SEZIONE DEL DOCUMENTO:
_ _ _ _ _ _ _
Manoppello: il 22 settembre commemorazione di padre Domenico da Cese

Sarà commemorato, domenica 22 settembre, nel santuario del “Volto Santo” di Manoppello, il servo di Dio, padre Domenico da Cese, a 41 anni dalla sua morte.

La messa solenne, prevista per le ore 17.30, nel santuario del “Volto Santo” di Manoppello, sarà presieduta da padre Nicola Galasso, ministro provinciale dei frati cappuccini d’Abruzzo, e sarà preceduta da un incontro, che avrà inizio alle ore 15.30, nell’attigua sala di “San Damiano“, in cui saranno presentati aggiornamenti sulla diffusione della figura e della vita di padre Domenico da Cese nel mondo e saranno raccolte testimonianze di fatti straordinari raccontati da devoti e figli spirituali del Servo di Dio, che faceva parte della comunità dei cappuccini di Manoppello.

Saranno presenti all’incontro oltre a padre Carmine Cucinelli, rettore del Santuario del Volto Santo, padre Eugenio Di Gianberardino, vescovo postulatore della causa di beatificazione, suor Petra-Maria Steiner e frate Vincenzo D’Elpidio, che fu suo amico e instancabile sostenitore della causa di beatificazione.

Padre Domenico da Cese è morto 41 anni fa, il 17 settembre 1978, a Torino dove si era recato per l’ostensione della Sacra Sindone.
_ _ _ _ _ _ _
DATI IN ESAME:
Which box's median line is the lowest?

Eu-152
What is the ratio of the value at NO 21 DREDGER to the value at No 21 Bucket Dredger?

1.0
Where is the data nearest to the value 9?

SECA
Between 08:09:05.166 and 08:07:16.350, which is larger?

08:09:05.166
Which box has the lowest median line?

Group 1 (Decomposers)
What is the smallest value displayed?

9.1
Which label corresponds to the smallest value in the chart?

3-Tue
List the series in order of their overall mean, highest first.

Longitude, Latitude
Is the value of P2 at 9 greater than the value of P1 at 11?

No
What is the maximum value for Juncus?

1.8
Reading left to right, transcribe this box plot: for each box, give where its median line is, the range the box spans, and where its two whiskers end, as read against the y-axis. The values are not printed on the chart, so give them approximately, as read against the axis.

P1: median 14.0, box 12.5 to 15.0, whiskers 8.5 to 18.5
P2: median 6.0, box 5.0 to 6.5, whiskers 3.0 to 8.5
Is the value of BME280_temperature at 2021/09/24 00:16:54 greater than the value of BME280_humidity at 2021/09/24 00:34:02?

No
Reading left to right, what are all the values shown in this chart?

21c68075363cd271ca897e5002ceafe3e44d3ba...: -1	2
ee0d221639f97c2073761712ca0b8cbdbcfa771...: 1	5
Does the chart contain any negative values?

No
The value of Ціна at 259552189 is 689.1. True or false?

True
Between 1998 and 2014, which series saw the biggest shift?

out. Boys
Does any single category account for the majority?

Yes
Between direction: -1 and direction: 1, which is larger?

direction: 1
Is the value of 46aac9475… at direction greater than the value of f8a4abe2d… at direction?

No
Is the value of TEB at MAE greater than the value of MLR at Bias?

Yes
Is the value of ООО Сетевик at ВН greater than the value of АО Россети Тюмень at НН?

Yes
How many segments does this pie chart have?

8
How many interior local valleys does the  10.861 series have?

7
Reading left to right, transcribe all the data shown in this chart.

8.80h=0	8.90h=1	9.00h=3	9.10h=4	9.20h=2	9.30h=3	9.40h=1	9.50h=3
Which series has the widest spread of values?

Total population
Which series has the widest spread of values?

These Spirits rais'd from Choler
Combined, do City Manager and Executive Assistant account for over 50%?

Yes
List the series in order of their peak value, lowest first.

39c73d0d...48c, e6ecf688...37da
_ _ _ _ _ _ _
ISTRUZIONI:
**a)** Elenca le persone che, secondo l'articolo sulla commemorazione di padre Domenico da Cese, saranno presenti all'incontro nella sala di "San Damiano".
**b)** Continua l'articolo sulla commemorazione di padre Domenico da Cese a partire dall'ultima frase.
Le voci provengono da una fonte diversa.

RISPOSTE PER NUMERO:
**a)** Padre Carmine Cucinelli, padre Eugenio Di Gianberardino, suor Petra-Maria Steiner, frate Vincenzo D'Elpidio

**b)**
Nei documenti, curati dallo studioso abruzzese, il dottor Antonio Bini, che parlano della vita di padre Domenico, si legge che “Nel 2015 è stato avviato il processo di beatificazione, con il nulla-osta della Congregazione delle Cause dei Santi. Era spesso definito Padre Pio d’Abruzzo, per le affinità con padre Pio, oggi Santo, che aveva conosciuto nel 1940. In molti casi era lo stesso padre Pio a consigliare a diversi devoti che si recavano a San Giovanni Rotondo di risparmiare strada andando a visitare il cappuccino abruzzese, dicendo loro “E’ come me”.

Per molti altri era “Padre Domenico del Volto Santo”, per il suo instancabile e appassionato impegno profuso nel far conoscere e venerare la straordinaria reliquia custodita da secoli e solo recentemente considerata nella sua autenticità. Frate carismatico, attirava persone dall’Italia e dall’estero. Per loro era sempre disponibile. Aveva una parola per lenire sofferenze e aiutare tante persone a superare momenti difficili, leggendo nelle loro anime. Molte sono le testimonianze di fatti straordinari raccolte negli ultimi anni, rispetto alle quali padre Domenico invitava a tacere, preferendo che si parlasse esclusivamente del Volto Santo, precisando che queste vicende sarebbero emerse solo dopo la sua morte.

Sorprende che a distanza di anni il suo ricordo non si affievolisca ma addirittura cresca anche oltre i confini nazionali. E solo recentemente sono state ricostruiti alcuni periodi tra il 1941-1942 in cui padre Domenico fu cappellano militare durante la guerra nei Balcani, mentre non mancano devoti che si avvicinano alla devozione del Servo di Dio pur non avendolo conosciuto in vita.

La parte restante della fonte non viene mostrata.